“Vértigo”, el disco más transparente de Pablo Alborán
MADRID (EFE).— Desde una altura que a muchos les echaría para atrás, se escucha a Pablo Alborán lanzarse al vacío en un salto de fe, real y metafórico, pues en su quinto disco se atreve a jugar con sus canciones y a dejar sus temores expuestos y su “corazón descalzo”.
En entrevista, ayer, confirmó lo que esos versos apuntan: “Llevo toda la vida preparándome para cuando no haya aplausos”.
“Vértigo”, el título del álbum que lanza hoy tras un inesperado retraso a causa de las restricciones por el Covid-19 (debería haberse lanzado hace un mes), alude precisamente a esa sensación de inquietud previa a la pérdida… o la ganancia.
“Porque amar da vértigo, que no te quieran da vértigo, el momento que estamos viviendo da vértigo; por otro lado, si no sientes vértigo, es que no estás vivo”, explicó el artista.
Este trabajo es un hijo de su tiempo, en cuanto que la mitad se compuso antes de la pandemia, durante su última gira por Latinoamérica e inspirado por pequeñas escapadas a Punta del Este o La Cumbrecita en Córdoba (Uruguay), y la otra mitad durante el confinamiento. “De ahí que tenga muchos altos y bajos”, señala.
“Estoy viviendo ahora el vértigo más que cuando lo titulé; cuando lo grababa, no tenía expectativas, porque ni siquiera sabía si iba a salir.

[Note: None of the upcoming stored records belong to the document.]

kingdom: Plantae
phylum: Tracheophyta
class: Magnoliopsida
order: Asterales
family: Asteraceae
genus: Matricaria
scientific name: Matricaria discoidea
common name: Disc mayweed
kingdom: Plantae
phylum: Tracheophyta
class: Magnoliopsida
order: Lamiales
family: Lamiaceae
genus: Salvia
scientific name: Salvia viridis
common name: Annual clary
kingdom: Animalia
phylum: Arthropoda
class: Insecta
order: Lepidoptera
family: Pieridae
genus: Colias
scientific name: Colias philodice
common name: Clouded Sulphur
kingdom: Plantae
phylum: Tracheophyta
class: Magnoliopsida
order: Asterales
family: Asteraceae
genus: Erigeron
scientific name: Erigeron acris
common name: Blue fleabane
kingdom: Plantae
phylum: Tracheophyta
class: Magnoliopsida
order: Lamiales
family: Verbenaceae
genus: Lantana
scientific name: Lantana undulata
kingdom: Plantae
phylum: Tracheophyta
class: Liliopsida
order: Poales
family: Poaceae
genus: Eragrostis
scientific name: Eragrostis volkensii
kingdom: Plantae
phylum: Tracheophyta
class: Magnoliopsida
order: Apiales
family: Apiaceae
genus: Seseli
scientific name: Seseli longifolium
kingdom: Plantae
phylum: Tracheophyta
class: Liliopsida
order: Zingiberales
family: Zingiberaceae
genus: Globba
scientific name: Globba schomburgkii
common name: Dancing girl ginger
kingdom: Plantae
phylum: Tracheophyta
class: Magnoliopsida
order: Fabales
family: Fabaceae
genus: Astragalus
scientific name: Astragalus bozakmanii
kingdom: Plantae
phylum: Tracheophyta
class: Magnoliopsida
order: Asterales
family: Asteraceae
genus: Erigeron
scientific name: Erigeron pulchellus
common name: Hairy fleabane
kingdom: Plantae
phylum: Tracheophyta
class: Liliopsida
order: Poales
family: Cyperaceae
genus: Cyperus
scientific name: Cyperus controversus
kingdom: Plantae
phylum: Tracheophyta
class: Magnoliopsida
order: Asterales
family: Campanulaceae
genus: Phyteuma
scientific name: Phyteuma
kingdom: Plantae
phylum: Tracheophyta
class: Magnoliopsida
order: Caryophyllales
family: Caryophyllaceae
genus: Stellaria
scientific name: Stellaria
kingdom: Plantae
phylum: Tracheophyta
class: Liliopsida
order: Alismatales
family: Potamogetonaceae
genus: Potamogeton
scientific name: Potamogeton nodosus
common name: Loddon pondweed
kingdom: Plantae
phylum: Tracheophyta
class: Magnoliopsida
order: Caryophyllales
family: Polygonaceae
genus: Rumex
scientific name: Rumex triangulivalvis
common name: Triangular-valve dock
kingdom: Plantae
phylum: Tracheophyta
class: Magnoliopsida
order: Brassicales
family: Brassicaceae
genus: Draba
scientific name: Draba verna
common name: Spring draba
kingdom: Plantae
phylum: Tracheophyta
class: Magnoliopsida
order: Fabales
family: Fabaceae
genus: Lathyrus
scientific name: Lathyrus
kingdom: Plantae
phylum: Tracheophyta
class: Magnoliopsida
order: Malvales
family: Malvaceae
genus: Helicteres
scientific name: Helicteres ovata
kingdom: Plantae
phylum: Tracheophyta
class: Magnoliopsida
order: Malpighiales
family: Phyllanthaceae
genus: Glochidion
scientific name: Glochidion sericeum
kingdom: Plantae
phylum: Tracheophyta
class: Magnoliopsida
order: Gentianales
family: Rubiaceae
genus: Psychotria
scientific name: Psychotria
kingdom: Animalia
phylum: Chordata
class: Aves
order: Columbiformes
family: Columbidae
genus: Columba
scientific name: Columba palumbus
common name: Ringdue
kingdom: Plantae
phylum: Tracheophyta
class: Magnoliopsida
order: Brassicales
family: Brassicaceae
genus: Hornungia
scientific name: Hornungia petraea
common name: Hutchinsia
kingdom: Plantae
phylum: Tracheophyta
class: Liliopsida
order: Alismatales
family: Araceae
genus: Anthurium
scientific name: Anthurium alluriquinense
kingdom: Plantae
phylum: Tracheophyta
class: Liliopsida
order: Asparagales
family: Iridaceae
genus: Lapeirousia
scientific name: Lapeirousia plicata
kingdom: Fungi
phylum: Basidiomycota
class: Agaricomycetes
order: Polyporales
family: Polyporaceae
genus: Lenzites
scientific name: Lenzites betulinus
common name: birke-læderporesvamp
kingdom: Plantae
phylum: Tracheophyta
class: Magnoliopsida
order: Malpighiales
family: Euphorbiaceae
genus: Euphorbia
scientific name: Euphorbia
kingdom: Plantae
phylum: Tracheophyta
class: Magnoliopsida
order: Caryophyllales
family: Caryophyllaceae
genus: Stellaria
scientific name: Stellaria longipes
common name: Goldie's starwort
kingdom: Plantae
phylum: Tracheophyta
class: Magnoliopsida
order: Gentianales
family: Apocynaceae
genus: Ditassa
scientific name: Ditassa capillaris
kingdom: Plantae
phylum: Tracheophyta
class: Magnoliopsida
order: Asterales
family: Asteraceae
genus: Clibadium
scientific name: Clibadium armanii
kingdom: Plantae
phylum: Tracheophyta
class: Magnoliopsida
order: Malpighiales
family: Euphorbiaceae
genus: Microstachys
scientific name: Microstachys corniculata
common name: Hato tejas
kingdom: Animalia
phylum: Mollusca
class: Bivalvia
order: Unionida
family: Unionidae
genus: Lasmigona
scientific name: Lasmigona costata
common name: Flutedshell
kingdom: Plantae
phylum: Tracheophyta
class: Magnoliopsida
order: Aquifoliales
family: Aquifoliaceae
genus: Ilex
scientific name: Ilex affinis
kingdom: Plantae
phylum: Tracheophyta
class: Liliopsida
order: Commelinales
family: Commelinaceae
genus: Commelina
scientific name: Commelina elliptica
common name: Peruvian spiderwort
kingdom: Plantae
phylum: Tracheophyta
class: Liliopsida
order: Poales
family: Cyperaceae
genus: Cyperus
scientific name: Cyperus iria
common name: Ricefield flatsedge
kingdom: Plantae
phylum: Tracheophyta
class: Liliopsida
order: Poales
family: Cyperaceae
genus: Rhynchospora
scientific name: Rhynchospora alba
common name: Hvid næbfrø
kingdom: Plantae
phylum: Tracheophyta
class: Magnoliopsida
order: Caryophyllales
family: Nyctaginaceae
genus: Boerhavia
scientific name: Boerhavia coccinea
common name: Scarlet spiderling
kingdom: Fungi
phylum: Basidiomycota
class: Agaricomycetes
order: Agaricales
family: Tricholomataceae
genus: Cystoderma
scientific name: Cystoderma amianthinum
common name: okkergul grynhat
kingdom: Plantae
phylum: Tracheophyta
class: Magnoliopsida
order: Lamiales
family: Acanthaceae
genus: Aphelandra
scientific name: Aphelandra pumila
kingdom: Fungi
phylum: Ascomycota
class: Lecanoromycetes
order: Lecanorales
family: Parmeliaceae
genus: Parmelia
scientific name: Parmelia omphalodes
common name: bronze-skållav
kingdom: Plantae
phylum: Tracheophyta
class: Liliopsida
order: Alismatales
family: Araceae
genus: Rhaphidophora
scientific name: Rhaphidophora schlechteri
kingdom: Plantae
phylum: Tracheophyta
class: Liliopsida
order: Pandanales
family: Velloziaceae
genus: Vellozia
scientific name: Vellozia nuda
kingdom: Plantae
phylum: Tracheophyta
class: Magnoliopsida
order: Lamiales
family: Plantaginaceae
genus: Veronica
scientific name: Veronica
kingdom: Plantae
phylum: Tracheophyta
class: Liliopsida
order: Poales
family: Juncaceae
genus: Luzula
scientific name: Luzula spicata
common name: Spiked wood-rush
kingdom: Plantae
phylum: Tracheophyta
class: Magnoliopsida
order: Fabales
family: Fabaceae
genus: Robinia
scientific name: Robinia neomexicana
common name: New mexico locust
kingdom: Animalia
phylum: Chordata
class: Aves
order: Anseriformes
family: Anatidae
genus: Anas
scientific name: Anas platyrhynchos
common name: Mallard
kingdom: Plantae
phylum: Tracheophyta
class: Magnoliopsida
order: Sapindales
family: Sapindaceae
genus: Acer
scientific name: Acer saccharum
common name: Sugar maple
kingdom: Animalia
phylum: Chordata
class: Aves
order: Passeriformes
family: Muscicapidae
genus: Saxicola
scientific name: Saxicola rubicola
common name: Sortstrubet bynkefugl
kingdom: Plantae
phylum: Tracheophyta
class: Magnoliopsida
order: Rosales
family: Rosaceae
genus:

Yo seguí porque me servía como terapia y tenía al equipo trabajando. No esperaba nada a cambio”, explica sobre un sentimiento que moduló las características del disco.
Por un lado, le hizo ser más atrevido con las texturas en algunas de las canciones que ha coproducido junto a Julio Reyes Copello, con el que repite tras el previo “Prometo” (2017), y con Federico Vindver, quien venía de trabajar con artistas como Coldplay y Nathy Peluso.
“Hay cosas que en otro momento no hubiese dejado, porque no están perfectamente cantadas, sino contadas”, apunta sobre un álbum en el que por primera vez se ha atrevido con la bachata (“alboranizada”) y en el que por ejemplo trata su voz hasta distorsionarla en muchas ocasiones.
Un ejemplo de su afán experimental son los temas “Malabares” y “Si hubieras querido”, que podría haber sido un reguetón lento o un tema electrónico, pero que sencillamente nació dejándolo crecer libre.
“Me he dado cuenta de que este tema para mí es un desahogo. Cada vez que lo canto lo hago diferente”, señala sobre el que ha sido el sencillo más aplaudido de su retorno. En su letra, además, vuelve a dar pruebas de su capacidad para desnudarse más que nunca. “Como hacía un disco con las puertas cerradas, era como si escribiera mi propio diario. Por eso es el más mío, el más genuino y fiel a mi presente”, ratifica, antes de puntualizar que no tiene nada ver con su pública salida del armario.
En competencia
El nuevo disco de Pablo Alborán coincidirá con otros lanzamientos de la temporada (Aitana, Enrique Bunbury, Paul McCartney), lo que deja en riesgo que este sea el primer disco de su carrera que no debuta en el número 1 en ventas. “Lo tengo mentalizado, lo único que importa es el trabajo y no estar estancado”.